Lyons
First female to serve and to be elected as Wayne County Clerk
The Wayne County Clerk is usually an elected, not appointed position, but Bob Oaks’ 1992 election to the New York State Assembly left his County Clerk seat open. The Wayne County Board of Supervisors promoted Oaks’ Deputy, Linda Shaffer, to fill his unexpired term.
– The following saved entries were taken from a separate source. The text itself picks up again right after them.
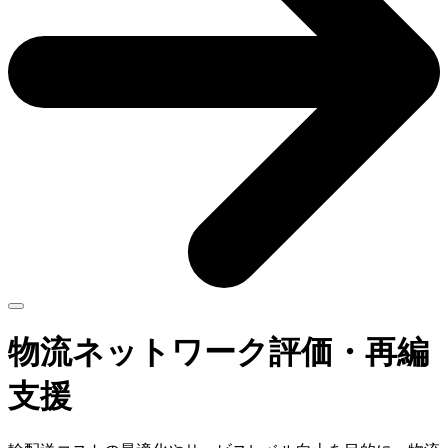
物流ネットワーク評価・再編
支援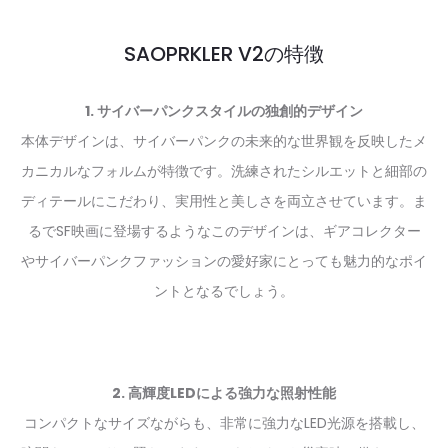
SAOPRKLER V2の特徴
1. サイバーパンクスタイルの独創的デザイン
本体デザインは、サイバーパンクの未来的な世界観を反映したメ
カニカルなフォルムが特徴です。洗練されたシルエットと細部の
ディテールにこだわり、実用性と美しさを両立させています。ま
るでSF映画に登場するようなこのデザインは、ギアコレクター
やサイバーパンクファッションの愛好家にとっても魅力的なポイ
ントとなるでしょう。
2. 高輝度LEDによる強力な照射性能
コンパクトなサイズながらも、非常に強力なLED光源を搭載し、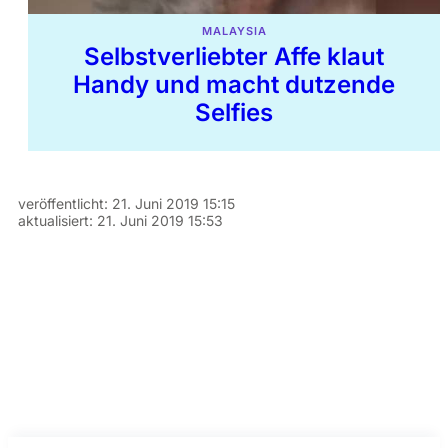
MALAYSIA
Selbstverliebter Affe klaut
Handy und macht dutzende
Selfies
veröffentlicht:
21. Juni 2019 15:15
aktualisiert:
21. Juni 2019 15:53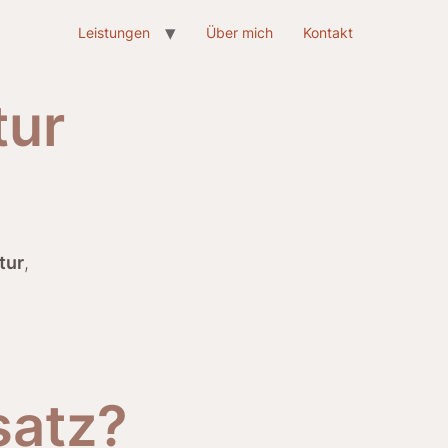
Leistungen
Über mich
Kontakt
tur
tur
,
satz?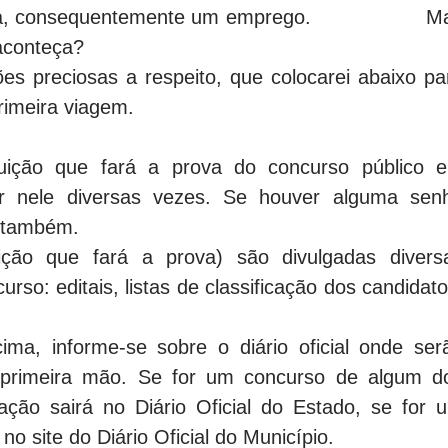
 vaga, consequentemente um emprego. M
 aconteça?
s preciosas a respeito, que colocarei abaixo pa
rimeira viagem.
ituição que fará a prova do concurso público 
tar nele diversas vezes. Se houver alguma sen
a também.
uição que fará a prova) são divulgadas divers
rso: editais, listas de classificação dos candidato
ima, informe-se sobre o diário oficial onde ser
 primeira mão. Se for um concurso de algum d
ação sairá no Diário Oficial do Estado, se for 
no site do Diário Oficial do Município.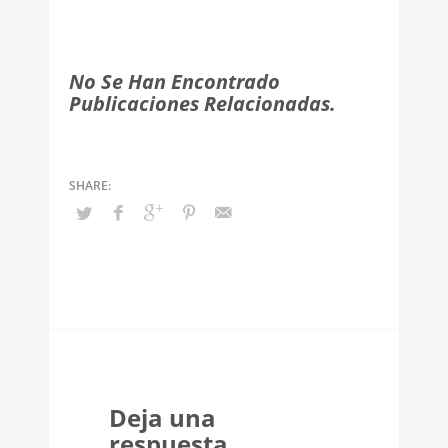
No Se Han Encontrado
Publicaciones Relacionadas.
Deja una
respuesta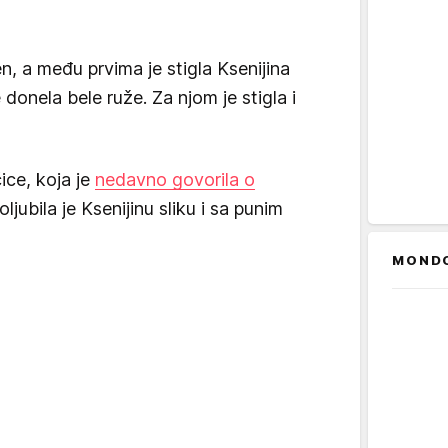
, a među prvima je stigla Ksenijina
donela bele ruže. Za njom je stigla i
ice, koja je
nedavno govorila o
poljubila je Ksenijinu sliku i sa punim
MOND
Shaffer began her career with the County in 1974 as a recording clerk. When Oaks appointed her Deputy Clerk in 1985, what had been ‘just a job’ became more than that. Through its various departments, the Clerk’s office was and is responsible for recording real estate transactions, deeds, mortgages, DMV and even divorces. The staff also showed people doing historical or genealogical research to use the county records - and Shaffer wanted people to go away happy. One of the youngest Deputy Clerks ever, she began transitioning the Clerk’s Office to a computer-based system.
When the Board elevated Shaffer acting Clerk after Oaks’ departure, her seven years as Deputy Clerk allowed Shaffer to step into the role easily, but NYS Governor Mario Cuomo objected that the appointment should have been his to make. Acting Supreme Court Justice Maurice Strowbridge ruled in Cuomo’s favor and within two and a half months Shaffer was back in the Deputy Clerk seat, with Cuomo’s appointee, Ontario Conservative Party Chairman William Lochner in the top job. Shaffer had already announced she would run for the position in the November 1993 election, but now she had to run against the man who would be her boss for the next few months.
That November, the people of Wayne County let it be known that they, not Gov. Cuomo, would choose their County Clerk. The final tally was 13,069 to 4801, and Linda Shaffer became the first female elected to be Wayne County Clerk.